Le parole sono di Papa Francesco, pronunciate durante una singolare intervista nei giorni scorsi, quando ha incontrato cinque giovani belgi di lingua fiamminga, dialogando con loro. I media, di quella conversazione, hanno riportato per lo più un passaggio sui poveri e sul “comunismo”, mentre il Sir ha offerto in sede di cronaca un resoconto più dettagliato. Così diceva Papa Francesco a proposito dei poveri: “Questo è il cuore del Vangelo, io sono credente in Dio e in Gesù Cristo, per me il cuore del Vangelo è nei poveri. Ho sentito due mesi fa che una persona ha detto: con questo parlare dei poveri, questo Papa è un comunista! No questa è una bandiera del Vangelo, la povertà senza ideologia, i poveri sono al centro del Vangelo di Gesù”. I titoli dei media hanno subito rilanciato: “Il Papa: non sono comunista”. Questo per ricordare come funziona il meccanismo mediatico, che naturalmente fa una selezione delle notizie e raccoglie e rilancia le immagini più “sensazionali”. In questo caso l’accostamento tra il Papa e il comunismo.

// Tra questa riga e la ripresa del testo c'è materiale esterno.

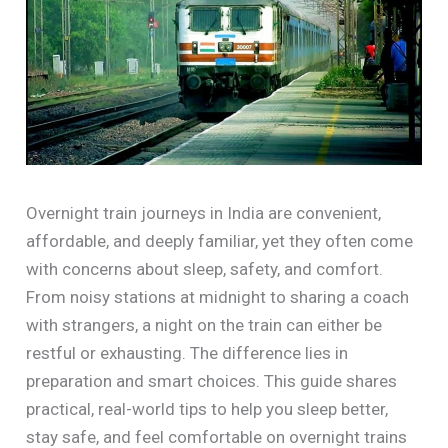
Overnight train journeys in India are convenient,
affordable, and deeply familiar, yet they often come
with concerns about sleep, safety, and comfort.
From noisy stations at midnight to sharing a coach
with strangers, a night on the train can either be
restful or exhausting. The difference lies in
preparation and smart choices. This guide shares
practical, real-world tips to help you sleep better,
stay safe, and feel comfortable on overnight trains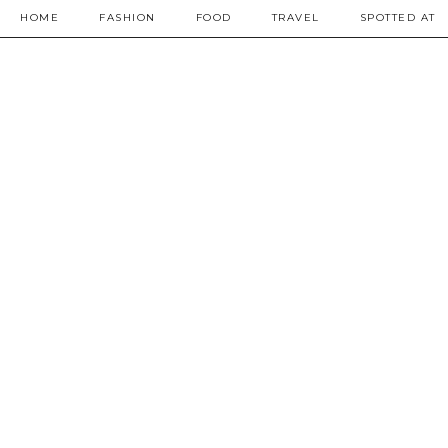
HOME
FASHION
FOOD
TRAVEL
SPOTTED AT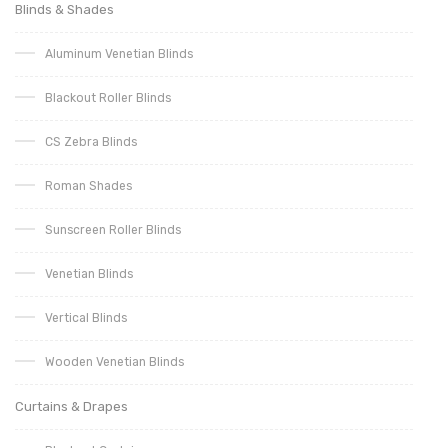
Blinds & Shades
Aluminum Venetian Blinds
Blackout Roller Blinds
CS Zebra Blinds
Roman Shades
Sunscreen Roller Blinds
Venetian Blinds
Vertical Blinds
Wooden Venetian Blinds
Curtains & Drapes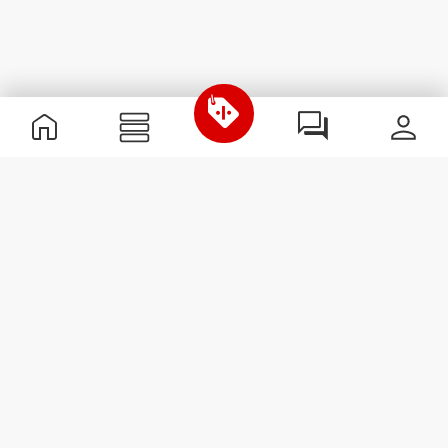
Useful Information
Join our team
Become a Partner
Terms & Conditions
Customer Service
Subscribe to our newsletter
Receive news and
promotions by email.
Sign me up
#ExceedYourself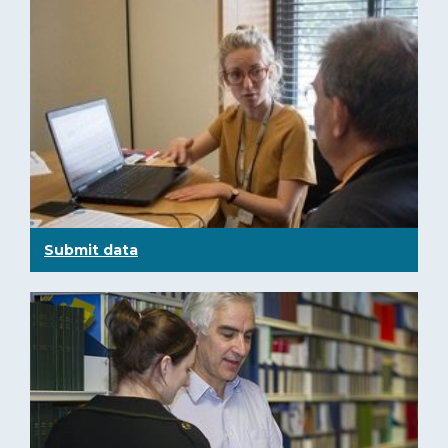
Submit data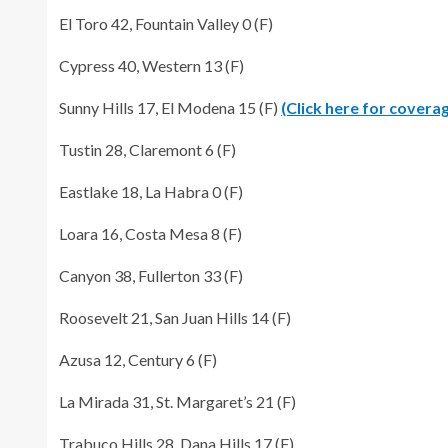
El Toro 42, Fountain Valley 0 (F)
Cypress 40, Western 13 (F)
Sunny Hills 17, El Modena 15 (F)
(Click here for covera
Tustin 28, Claremont 6 (F)
Eastlake 18, La Habra 0 (F)
Loara 16, Costa Mesa 8 (F)
Canyon 38, Fullerton 33 (F)
Roosevelt 21, San Juan Hills 14 (F)
Azusa 12, Century 6 (F)
La Mirada 31, St. Margaret’s 21 (F)
Trabuco Hills 28, Dana Hills 17 (F)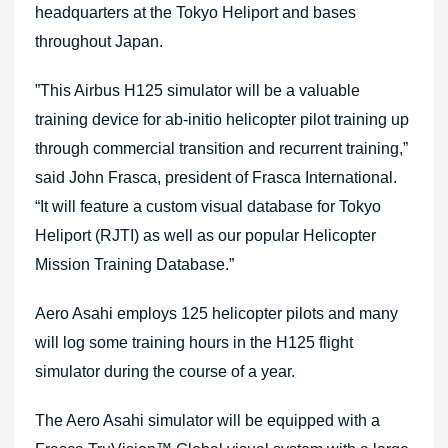
headquarters at the Tokyo Heliport and bases
throughout Japan.
”This Airbus H125 simulator will be a valuable
training device for ab-initio helicopter pilot training up
through commercial transition and recurrent training,”
said John Frasca, president of Frasca International.
“It will feature a custom visual database for Tokyo
Heliport (RJTI) as well as our popular Helicopter
Mission Training Database.”
Aero Asahi employs 125 helicopter pilots and many
will log some training hours in the H125 flight
simulator during the course of a year.
The Aero Asahi simulator will be equipped with a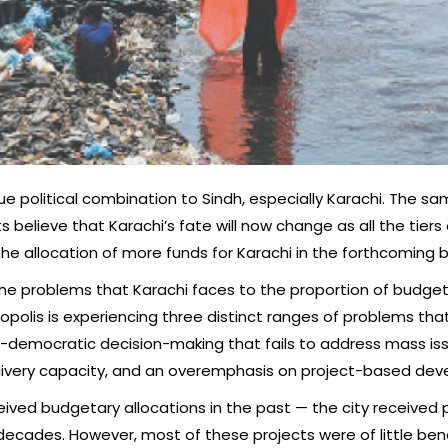
que political combination to Sindh, especially Karachi. The s
 believe that Karachi’s fate will now change as all the tiers
 the allocation of more funds for Karachi in the forthcoming 
ink the problems that Karachi faces to the proportion of bud
olis is experiencing three distinct ranges of problems tha
n-democratic decision-making that fails to address mass iss
 delivery capacity, and an overemphasis on project-based de
ceived budgetary allocations in the past — the city received 
cades. However, most of these projects were of little benef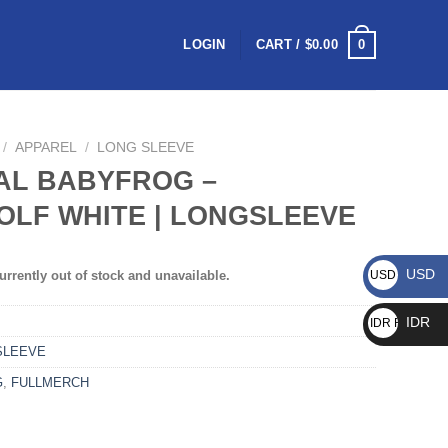
0
LOGIN
CART /
$
0.00
/
APPAREL
/
LONG SLEEVE
AL BABYFROG –
LF WHITE | LONGSLEEVE
USD
urrently out of stock and unavailable.
USD $
IDR
IDR Rp
SLEEVE
G
,
FULLMERCH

Ma in realtà, le parole più provocanti del Papa, in quel dialogo con i giovani, sono probabilmente quelle sulla loro “inquietudine”. Non fanno audience, ma colgono nel segno e offrono anche un’importante chiave di lettura educativa. Colgono nel segno, anzitutto, perché evidenziano quella che è una vera caratteristica dell’animo giovanile (e umano in generale): l’inquietudine, lo stare a disagio nei propri panni, l’insoddisfazione che viene dal cercare di più, guardare oltre. Si tratta di una caratteristica preziosa. Anzi, dice il Papa, è “quello che è più prezioso in questo momento”. E nello stesso tempo, è quello che spesso viene dimenticato, in una società dell’appagamento, che ad ogni “inquietudine” mette la sordina, la soffoca con l’eccesso di beni, cose, informazioni, emozioni… Ricordarsi dell’inquietudine che anima ogni persona – e i giovani anzitutto – vuol dire ricordarsi di un progetto di uomo, concepire ciascuno di noi come apertura infinita, tensione verso l’altro e il mondo, relazione. E non piuttosto un individuo chiuso su se stesso.

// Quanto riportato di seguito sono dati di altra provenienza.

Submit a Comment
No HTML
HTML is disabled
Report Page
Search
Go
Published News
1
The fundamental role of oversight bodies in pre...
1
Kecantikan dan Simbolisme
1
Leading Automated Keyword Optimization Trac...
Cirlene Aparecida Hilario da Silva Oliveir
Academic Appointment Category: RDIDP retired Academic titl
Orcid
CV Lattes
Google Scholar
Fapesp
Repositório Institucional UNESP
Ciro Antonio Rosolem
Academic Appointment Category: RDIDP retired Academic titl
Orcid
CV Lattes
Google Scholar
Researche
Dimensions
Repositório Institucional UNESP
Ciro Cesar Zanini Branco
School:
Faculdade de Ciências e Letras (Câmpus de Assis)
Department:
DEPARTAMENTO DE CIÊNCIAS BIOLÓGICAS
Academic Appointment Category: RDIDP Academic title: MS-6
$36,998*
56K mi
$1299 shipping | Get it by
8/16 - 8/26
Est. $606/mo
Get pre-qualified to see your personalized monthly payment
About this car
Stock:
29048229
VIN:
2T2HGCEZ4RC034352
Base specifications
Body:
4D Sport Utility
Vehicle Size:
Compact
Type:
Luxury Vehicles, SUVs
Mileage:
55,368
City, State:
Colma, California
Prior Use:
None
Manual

Le parole del Papa, dunque, aprono uno scenario ben preciso. Offrono anche, si diceva, una prospettiva educativa. Perché Francesco, di fronte all’inquietudine dei giovani si pone nell’atteggiamento di chi la riconosce e l’ascolta. Di più – dice il Papa – “mi sento di fare un servizio” alla vostra inquietudine.

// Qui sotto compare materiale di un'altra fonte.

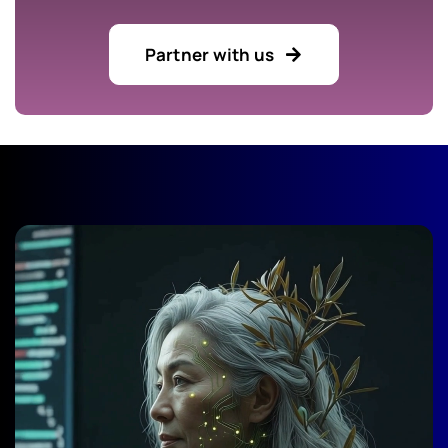
Partner with us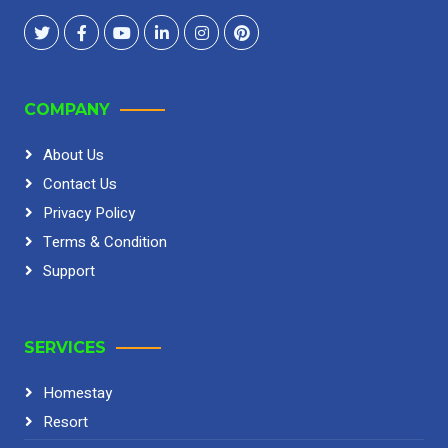
COMPANY
About Us
Contact Us
Privacy Policy
Terms & Condition
Support
SERVICES
Homestay
Resort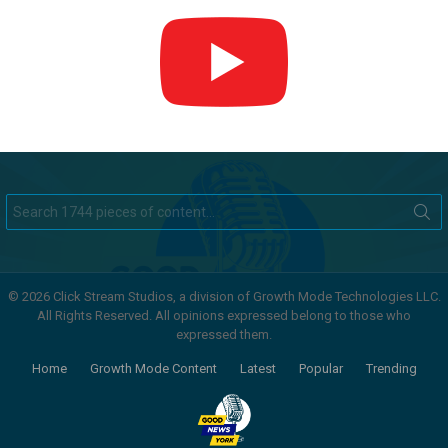
Search
for:
© 2026 Click Stream Studios, a division of Growth Mode Technologies LLC.
All Rights Reserved. All opinions expressed belong to those who
expressed them.
Home
Growth Mode Content
Latest
Popular
Trending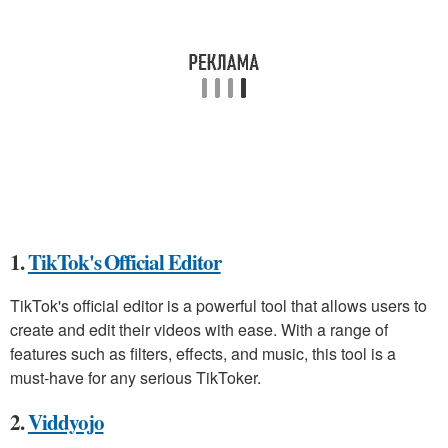
1.
TikTok's Official Editor
TikTok's official editor is a powerful tool that allows users to
create and edit their videos with ease. With a range of
features such as filters, effects, and music, this tool is a
must-have for any serious TikToker.
2.
Viddyojo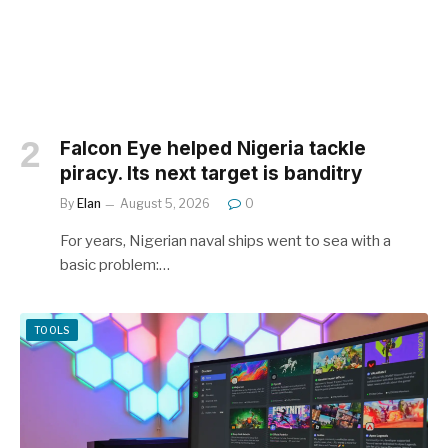
Falcon Eye helped Nigeria tackle
piracy. Its next target is banditry
By
Elan
August 5, 2026
0
For years, Nigerian naval ships went to sea with a
basic problem:…
TOOLS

È un vero manifesto per ciascun educatore, dai genitori agli insegnanti, a tutti quanti hanno a che fare con le questioni educative: ascoltare, raccogliere, riconoscere, servire. Tradotto in “scolastichese”, ad esempio, ritroviamo qui il motto dell’“allievo al centro”, non solo uno slogan ma la sintesi di buone pratiche di insegnamento/apprendimento capaci di valorizzare ogni studente, attivando in concreto il suo processo di crescita, la maturazione delle sue capacità, che non sono solo quelle logiche, matematiche, linguistiche… ma riguardano lo sviluppo integrale (che pure, a scuola, passa dalle “competenze” accennate). Buone pratiche che si intrecciano e si confrontano con tutto il sistema educativo. Anch’esso “inquieto”, perché avendo al centro la persona è e deve restare mobile, aperto, capace di provocazione e sensibile ad essere provocato. Anche dalla parole del Papa.